Co-administration of uricosuric drugs leads to a slower elimination (up to 50%) and an increase in plasma concentrations of ciprofloxacin.

Increases the maximum concentration by 7 times (from 4 to 21 times) and the area under the concentration-time curve by 10 times (from 6 to 24 times) of tizanidine, which increases the risk of a pronounced decrease in blood pressure and drowsiness.

Medicines for prevention


Prevention with antibacterial agents is a common technique in oral surgery and dentistry. Antibiotic therapy before and after surgery reduces complications.

It is advisable to use products with high bioavailability and minimal side effects. Requirements for medications used for preventive purposes:

  • increased activity against pathogenic bacteria, more often found in ondontogenic inflammatory lesions;
  • correspondence of the spectrum of action to representatives of the microflora located in the oral cavity;
  • good penetration into tissue, especially during operations to open phlegmon and abscess.

An antibiotic when implanted in dentistry minimizes the risk of side effects. Actively fight against foci of infections and bacteria. Selected based on weight and age. Common drugs are penicillins and cephalosporins.

The prescription of drugs depends on the complexity of the surgical intervention and possible complications. Prevention is mandatory in case of prolonged surgery or unfavorable treatment.

special instructions

Ciprofloxacin is not the drug of choice for suspected or established pneumonia caused by Streptococcus pneumoniae.
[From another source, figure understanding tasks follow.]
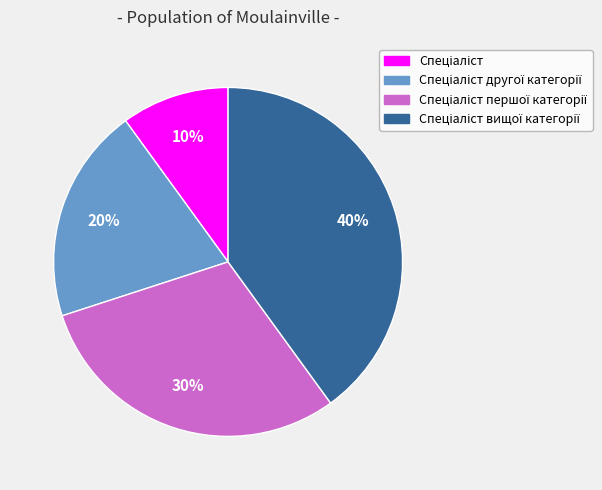

How many segments does this pie chart have?

4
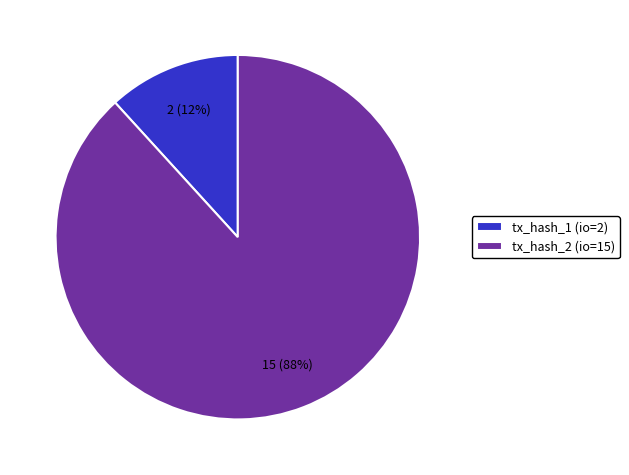

To the nearest percent, what is the combined percentage of tx_hash_2 (io=15) and tx_hash_1 (io=2)?

100%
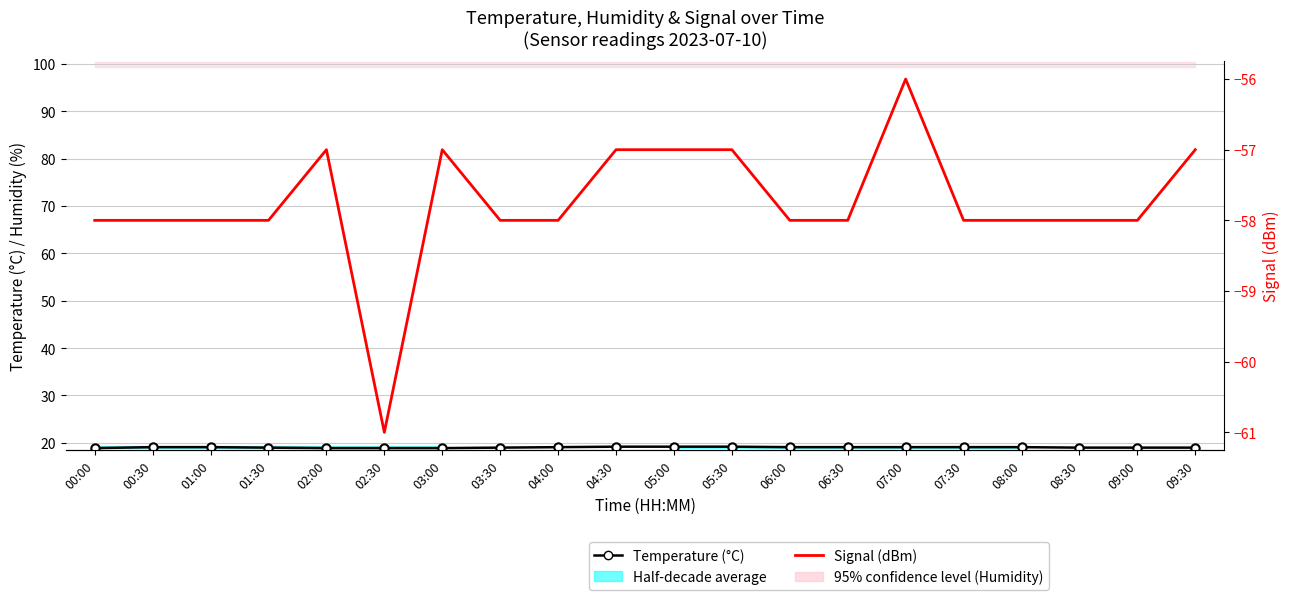

True or false: Temperature (°C) has a value of 19.0 at 03:30.

True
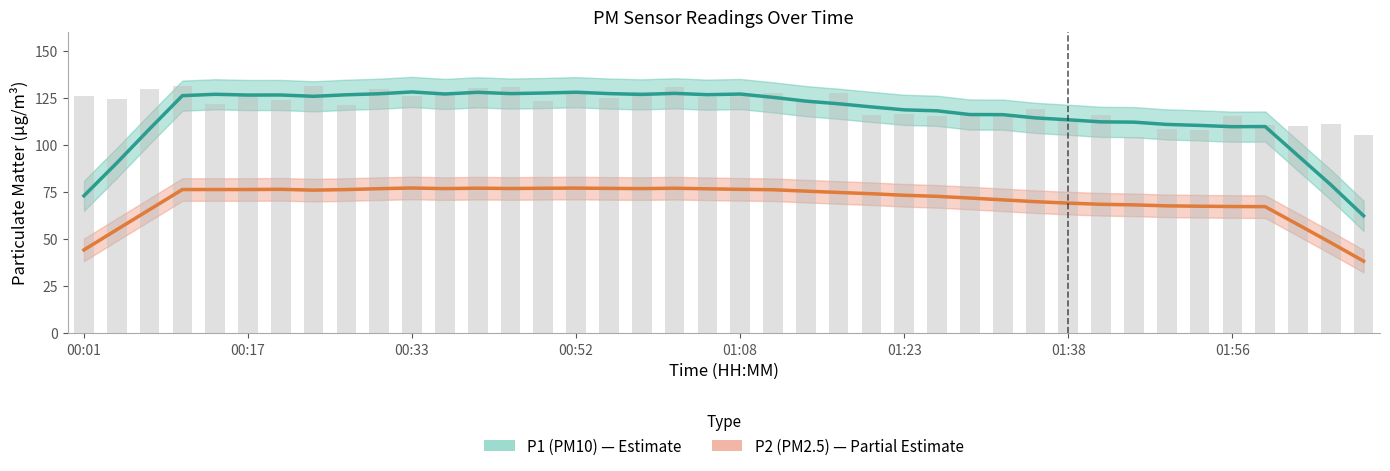

What is the difference between the second highest and second lowest values in the P2 (PM2.5) series?

32.8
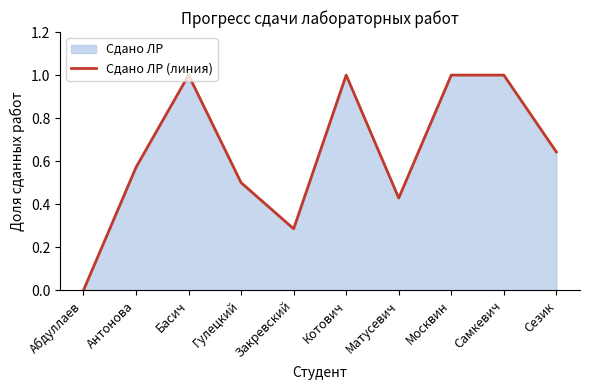

What is the change in value from Гулецкий to Самкевич?

+0.5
To avoid the development of crystalluria, it is unacceptable to exceed the recommended daily dose; sufficient fluid intake and maintaining an acidic urine reaction are also necessary.

Patients with epilepsy, a history of seizures, vascular diseases and organic brain damage due to the threat of adverse reactions from the central nervous system should be prescribed ciprofloxacin only for “vital” indications.

If severe and prolonged diarrhea occurs during or after treatment with ciprofloxacin, the diagnosis of pseudomembranous colitis should be excluded, which requires immediate discontinuation of the drug and the appointment of appropriate treatment.

If pain occurs in the tendons or when the first signs of tenosynovitis appear, treatment should be stopped due to the fact that isolated cases of inflammation and even tendon rupture have been described during treatment with fluoroquinolones.

During treatment with ciprofloxacin, UV radiation (including contact with direct sunlight) should be avoided.

Features of the effect of the drug on the ability to drive a vehicle or other potentially dangerous mechanisms.

During treatment, you should refrain from engaging in potentially hazardous activities that require increased attention and speed of mental and motor reactions.

Release form and packaging

10 tablets with a dosage of 250 mg or 5 tablets with a dosage of 500 mg are placed in a blister pack made of polyvinyl chloride film and printed varnished aluminum foil (PVC/Al) or soft aluminum foil and hard aluminum foil (Al/Al).

1 or 2 blister packs with a dosage of 250 mg or 2 blister packs with a dosage of 500 mg, together with instructions for medical use in the state and Russian languages, are placed in a cardboard pack.